All around me, friends are coupling. Friends I've counted on for a long time to reassure me that there is nothing wrong with me because they're single too, are now finding their one true loves.
I'm happy for them, but no amount of happiness I feel can compete, let alone get a word in edgewise, with the special happiness they've always dreamed of in their happiest, most happy, happiness that they are now experiencing and currently killing me with.
Seriously, I don't want to hear it.
Just stop it.
Stop. It.
At first, I would call for updates. I wanted to know all the happy details. You stayed on the phone for an extra hour because neither of you wanted to hang up first...? Aww. He calls you and leaves cutesy messages telling you how he's thinking about you on your work phone...? Too cute! You've never felt this way about anybody before and know this is The One...? Wow! I'm so happy you found each other!
Inevitably though, this Code Red level of joy must be shared in new ways. My newly coupled friends have now become relationship gurus through their own lucky happenstance. They found their soul-mates, and therefore know secrets I don't know and have never considered before.
For one, instead of doing as they've done by procuring myself an amazing man who is nice and kind and the most amazing man ever born, I pursue assholes. If only I would follow their lead and find myself a guy who treats me like a princess I would be so much better off.
This is valuable advice to be sure. It had never occurred to me to interact with nice men only. Instead of pining away and waiting for Charles Manson to write me back and wondering why he hasn't called, I should have been doing what my friends were doing...which is actually the same thing I was doing but with happier endings.
It's the ending I've got wrong apparently. Instead of checking off the box marked, "Gong Show," when handed my relationship menu at the beginning of every date, I should put an X next to "Fairy Tale." Gotcha.
Perhaps I send mixed signals to the universe. One newly coupled friend is convinced she met the most amazing man ever in the history of men and amazingness because she decided she was "open," and the universe provided accordingly.
I tried being open for one afternoon, and a sea gull shat on my shoulder. Obviously I'm better off being a little less accessible to the universe, and a little lower on the radar.

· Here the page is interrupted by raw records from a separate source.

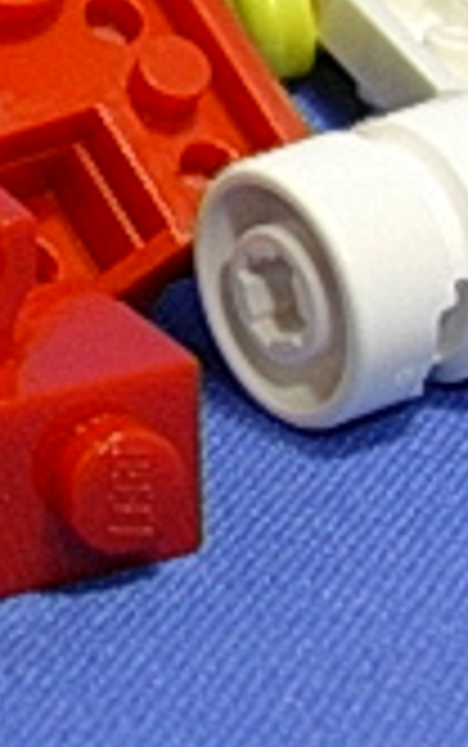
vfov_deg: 8.1
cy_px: -130
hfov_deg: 5.1
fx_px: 5236
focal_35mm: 257
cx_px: -189
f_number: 3.5
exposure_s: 1/13
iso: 70
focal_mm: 9.6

My mixed signals must be the reason for some pretty mixed results. My longest relationship began as blissful, and remained blissful...on paper and in public. He was also amazing...until he wasn't.
Right up until he'd snap he'd be the nicest guy ever, which always made me question my sanity even when I was cramming my car full of the only belongings I could carry and fleeing the province to get away. The universe had that half right...I guess.
Then came Alex. Alex used to leave me cutesy messages at work, call me all the time and make me feel wonderful. Now I still enjoy his occasional Facebook update and the sound of his voice telling me to leave a message.
Things change, some times breaking your heart in the process. I'm not sure where the universe and I got our wires crossed, but I'm refusing to be either open or closed. I'm available by appointment only.
Another friend recently rewarded by the universe swears I should just stop looking. She stopped looking, and now she's frolicking in meadows or whatever it is these new couples get up to.
Granted, before finding her prince she was on E-Harmony and Plenty of Fish but I suppose that wasn't really looking - only browsing.
Out of any of the helpful advice I get that makes me want to drive my single girl vibrator straight through my eyeball, finding somebody by not looking will be the most likely to blind me.
All of my friends now in relationships were looking, right up until they found somebody.
Rewriting history to say that you had just managed to achieve self-actualization and were perfectly content to grow old alone mere minutes before a romance more magical than that between a human and a vampire who sparkles in the sun lands in your lap does not make it true.
(Also, I just watched Twilight for the first time just to see what all the fuss is about. While the story as a parable about waiting to have sex until marriage is eye-rolling, I would do Edward Cullen. Yes I would. Universe? I'm totally open to that idea. Get on it.)
It's hard being the forgotten fry in the container. The one that's all shrivelled and brown with a patch of green that nobody wants, even when still hungry. Telling the universe to make me into a potato or to ignore the fact I'm the last french fry won't help. Also, I need to have lunch if that wasn't readily apparent.
I'm happy for my friends. Honestly, I am. But if all this happiness continues, the weddings had better be open bar and whatever they do - invite some single guys to the receptions. Not that I'm looking.